En avril, une décision de la Cour de district a noté qu'en vertu de la loi sur la sécurité, l'ancienne infraction de sédition était désormais classée comme un acte criminel, ce qui en fait un crime plus grave avec un délai de prescription potentiellement plus long et des directives de condamnation plus sévères, selon les juristes interrogés par Reuters.

Dans le passé, l'infraction de sédition était classée comme une infraction sommaire qui serait traitée par un magistrat de tribunal inférieur seul, sans jury.

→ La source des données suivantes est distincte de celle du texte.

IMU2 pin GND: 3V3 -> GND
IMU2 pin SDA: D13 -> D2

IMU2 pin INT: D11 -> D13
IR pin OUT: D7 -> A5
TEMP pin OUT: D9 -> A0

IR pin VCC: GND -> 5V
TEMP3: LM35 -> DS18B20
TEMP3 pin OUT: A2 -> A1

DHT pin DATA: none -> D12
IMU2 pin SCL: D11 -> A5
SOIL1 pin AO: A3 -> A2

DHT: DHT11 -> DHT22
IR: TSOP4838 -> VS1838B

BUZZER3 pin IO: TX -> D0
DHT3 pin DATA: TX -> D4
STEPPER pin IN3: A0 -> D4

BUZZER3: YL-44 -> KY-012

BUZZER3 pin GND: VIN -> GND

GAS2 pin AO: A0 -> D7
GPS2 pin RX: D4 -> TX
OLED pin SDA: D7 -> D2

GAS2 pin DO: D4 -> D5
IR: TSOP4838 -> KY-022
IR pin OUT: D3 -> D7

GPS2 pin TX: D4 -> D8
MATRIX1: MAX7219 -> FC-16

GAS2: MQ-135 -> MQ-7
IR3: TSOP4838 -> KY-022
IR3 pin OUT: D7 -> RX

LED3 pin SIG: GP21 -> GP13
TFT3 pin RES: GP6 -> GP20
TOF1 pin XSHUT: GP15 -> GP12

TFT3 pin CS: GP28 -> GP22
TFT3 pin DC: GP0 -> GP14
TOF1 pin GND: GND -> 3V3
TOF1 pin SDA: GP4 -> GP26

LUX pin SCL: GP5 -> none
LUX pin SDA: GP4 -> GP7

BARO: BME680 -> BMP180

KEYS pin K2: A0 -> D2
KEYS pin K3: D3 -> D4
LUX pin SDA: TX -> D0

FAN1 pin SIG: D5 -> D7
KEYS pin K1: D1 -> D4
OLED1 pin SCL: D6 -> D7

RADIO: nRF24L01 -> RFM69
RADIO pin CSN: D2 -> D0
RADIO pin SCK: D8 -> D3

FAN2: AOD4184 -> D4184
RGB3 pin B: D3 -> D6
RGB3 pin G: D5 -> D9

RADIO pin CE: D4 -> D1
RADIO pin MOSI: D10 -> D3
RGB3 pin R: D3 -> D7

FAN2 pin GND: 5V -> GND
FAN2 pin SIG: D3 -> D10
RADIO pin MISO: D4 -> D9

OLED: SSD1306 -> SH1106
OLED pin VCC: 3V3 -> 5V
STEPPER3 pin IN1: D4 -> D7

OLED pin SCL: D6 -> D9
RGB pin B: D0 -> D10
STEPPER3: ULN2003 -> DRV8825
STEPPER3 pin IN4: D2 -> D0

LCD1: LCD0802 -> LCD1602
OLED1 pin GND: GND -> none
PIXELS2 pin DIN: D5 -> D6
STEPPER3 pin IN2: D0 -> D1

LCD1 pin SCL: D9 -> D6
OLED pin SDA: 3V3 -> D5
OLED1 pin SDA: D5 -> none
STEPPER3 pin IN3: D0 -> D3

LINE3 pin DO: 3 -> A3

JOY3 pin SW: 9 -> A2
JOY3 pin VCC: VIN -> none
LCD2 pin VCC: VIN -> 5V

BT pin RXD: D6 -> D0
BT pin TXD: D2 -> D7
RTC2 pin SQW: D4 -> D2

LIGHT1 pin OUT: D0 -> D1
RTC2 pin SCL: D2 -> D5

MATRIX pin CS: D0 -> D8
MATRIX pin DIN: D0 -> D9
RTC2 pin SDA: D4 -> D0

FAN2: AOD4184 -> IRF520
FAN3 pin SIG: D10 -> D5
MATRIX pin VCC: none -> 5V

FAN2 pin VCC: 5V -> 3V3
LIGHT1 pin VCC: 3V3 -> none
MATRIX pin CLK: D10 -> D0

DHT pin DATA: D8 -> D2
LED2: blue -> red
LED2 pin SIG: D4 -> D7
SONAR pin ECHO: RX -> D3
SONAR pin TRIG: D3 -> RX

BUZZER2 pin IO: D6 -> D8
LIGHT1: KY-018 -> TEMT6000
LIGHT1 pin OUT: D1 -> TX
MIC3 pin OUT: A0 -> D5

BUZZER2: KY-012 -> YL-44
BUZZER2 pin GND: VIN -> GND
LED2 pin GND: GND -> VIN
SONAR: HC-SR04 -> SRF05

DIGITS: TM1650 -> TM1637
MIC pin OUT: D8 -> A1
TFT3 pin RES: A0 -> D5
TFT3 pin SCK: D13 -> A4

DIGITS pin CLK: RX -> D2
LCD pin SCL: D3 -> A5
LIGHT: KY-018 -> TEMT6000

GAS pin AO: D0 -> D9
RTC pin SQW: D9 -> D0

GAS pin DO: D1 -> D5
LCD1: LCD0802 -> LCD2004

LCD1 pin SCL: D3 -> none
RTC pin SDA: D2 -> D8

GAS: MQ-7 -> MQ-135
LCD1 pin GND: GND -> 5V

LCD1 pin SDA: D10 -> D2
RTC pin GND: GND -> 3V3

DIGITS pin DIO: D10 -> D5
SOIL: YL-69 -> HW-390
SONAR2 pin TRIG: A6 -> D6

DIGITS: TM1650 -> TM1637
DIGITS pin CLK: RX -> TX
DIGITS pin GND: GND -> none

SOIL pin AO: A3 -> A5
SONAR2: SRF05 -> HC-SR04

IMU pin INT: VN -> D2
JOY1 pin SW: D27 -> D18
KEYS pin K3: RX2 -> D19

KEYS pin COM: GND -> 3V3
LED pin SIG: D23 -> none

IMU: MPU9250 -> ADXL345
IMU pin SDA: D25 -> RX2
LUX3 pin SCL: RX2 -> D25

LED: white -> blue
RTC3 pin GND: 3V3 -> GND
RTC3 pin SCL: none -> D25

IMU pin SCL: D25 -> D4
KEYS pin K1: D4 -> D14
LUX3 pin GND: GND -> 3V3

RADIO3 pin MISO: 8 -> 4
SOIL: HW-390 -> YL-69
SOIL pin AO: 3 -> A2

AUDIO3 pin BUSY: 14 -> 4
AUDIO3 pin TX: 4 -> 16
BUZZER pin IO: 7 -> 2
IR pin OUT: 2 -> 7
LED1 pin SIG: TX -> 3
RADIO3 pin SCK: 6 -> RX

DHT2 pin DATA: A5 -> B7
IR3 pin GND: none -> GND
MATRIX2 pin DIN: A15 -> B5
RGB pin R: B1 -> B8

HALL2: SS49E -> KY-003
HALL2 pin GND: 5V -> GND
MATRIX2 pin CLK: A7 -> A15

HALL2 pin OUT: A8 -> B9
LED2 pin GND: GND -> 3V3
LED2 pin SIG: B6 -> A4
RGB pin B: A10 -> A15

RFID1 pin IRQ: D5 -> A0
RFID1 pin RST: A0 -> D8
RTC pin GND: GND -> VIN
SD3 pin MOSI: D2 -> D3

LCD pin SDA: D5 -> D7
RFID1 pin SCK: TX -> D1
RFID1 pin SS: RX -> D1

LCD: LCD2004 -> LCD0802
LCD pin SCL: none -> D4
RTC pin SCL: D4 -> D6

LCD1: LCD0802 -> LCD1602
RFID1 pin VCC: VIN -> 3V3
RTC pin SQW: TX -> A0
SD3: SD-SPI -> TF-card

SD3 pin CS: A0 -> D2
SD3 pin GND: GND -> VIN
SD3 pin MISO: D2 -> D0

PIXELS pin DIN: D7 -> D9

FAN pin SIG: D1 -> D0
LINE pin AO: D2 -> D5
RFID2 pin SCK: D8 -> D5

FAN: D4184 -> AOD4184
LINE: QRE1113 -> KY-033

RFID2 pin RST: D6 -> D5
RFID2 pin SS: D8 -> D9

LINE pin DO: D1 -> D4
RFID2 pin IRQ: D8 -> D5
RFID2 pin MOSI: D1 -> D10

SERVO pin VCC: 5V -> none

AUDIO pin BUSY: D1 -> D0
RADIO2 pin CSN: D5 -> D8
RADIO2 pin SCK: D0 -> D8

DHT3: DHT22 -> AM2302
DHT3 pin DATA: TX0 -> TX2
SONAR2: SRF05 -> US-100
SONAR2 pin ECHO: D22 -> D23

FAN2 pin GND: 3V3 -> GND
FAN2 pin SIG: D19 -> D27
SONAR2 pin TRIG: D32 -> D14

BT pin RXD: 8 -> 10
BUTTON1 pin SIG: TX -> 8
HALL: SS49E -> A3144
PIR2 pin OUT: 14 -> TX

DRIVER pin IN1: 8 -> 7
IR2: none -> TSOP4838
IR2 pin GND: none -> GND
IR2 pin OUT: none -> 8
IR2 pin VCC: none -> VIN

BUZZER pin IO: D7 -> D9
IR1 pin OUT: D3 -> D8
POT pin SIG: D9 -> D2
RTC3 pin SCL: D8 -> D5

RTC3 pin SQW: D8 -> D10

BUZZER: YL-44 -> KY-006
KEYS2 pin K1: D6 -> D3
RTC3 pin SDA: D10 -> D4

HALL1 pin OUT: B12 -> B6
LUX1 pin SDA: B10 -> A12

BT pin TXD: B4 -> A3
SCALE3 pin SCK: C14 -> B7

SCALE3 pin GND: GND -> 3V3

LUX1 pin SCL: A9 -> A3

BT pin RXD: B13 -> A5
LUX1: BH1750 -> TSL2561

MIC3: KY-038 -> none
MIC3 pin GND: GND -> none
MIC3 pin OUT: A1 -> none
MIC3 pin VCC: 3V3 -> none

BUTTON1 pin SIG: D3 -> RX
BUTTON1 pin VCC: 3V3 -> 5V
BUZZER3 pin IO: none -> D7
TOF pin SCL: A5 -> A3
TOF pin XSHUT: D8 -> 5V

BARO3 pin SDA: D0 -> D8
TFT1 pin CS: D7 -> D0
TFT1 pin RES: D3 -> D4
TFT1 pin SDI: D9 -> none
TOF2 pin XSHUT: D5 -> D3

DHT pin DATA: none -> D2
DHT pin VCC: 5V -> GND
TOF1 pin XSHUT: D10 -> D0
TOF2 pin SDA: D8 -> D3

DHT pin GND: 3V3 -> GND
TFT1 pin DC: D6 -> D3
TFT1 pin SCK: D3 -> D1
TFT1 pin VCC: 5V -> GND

Si la main du gouvernement en matière d'application de la loi a été renforcée, la base sur laquelle les autorités ont arrêté les journalistes et inculpé les organisations de médias doit encore être pleinement testée dans les tribunaux de Hong Kong, y compris la Cour d'appel finale, soulignent les avocats, les juristes et les diplomates.

Trois avocats spécialisés en droit pénal ont déclaré que certaines exceptions écrites il y a longtemps dans la loi sur la sédition et sur lesquelles les autorités s'appuient maintenant constituaient de bonnes munitions pour les avocats de la défense.

L'ordonnance sur les crimes stipule, par exemple, qu'il n'est pas séditieux de montrer que le souverain "a été trompé ou s'est trompé dans l'une de (ses) mesures" ou de signaler "des questions qui produisent ... des sentiments de mauvaise volonté ou d'inimitié entre différentes classes de la population de Hong Kong".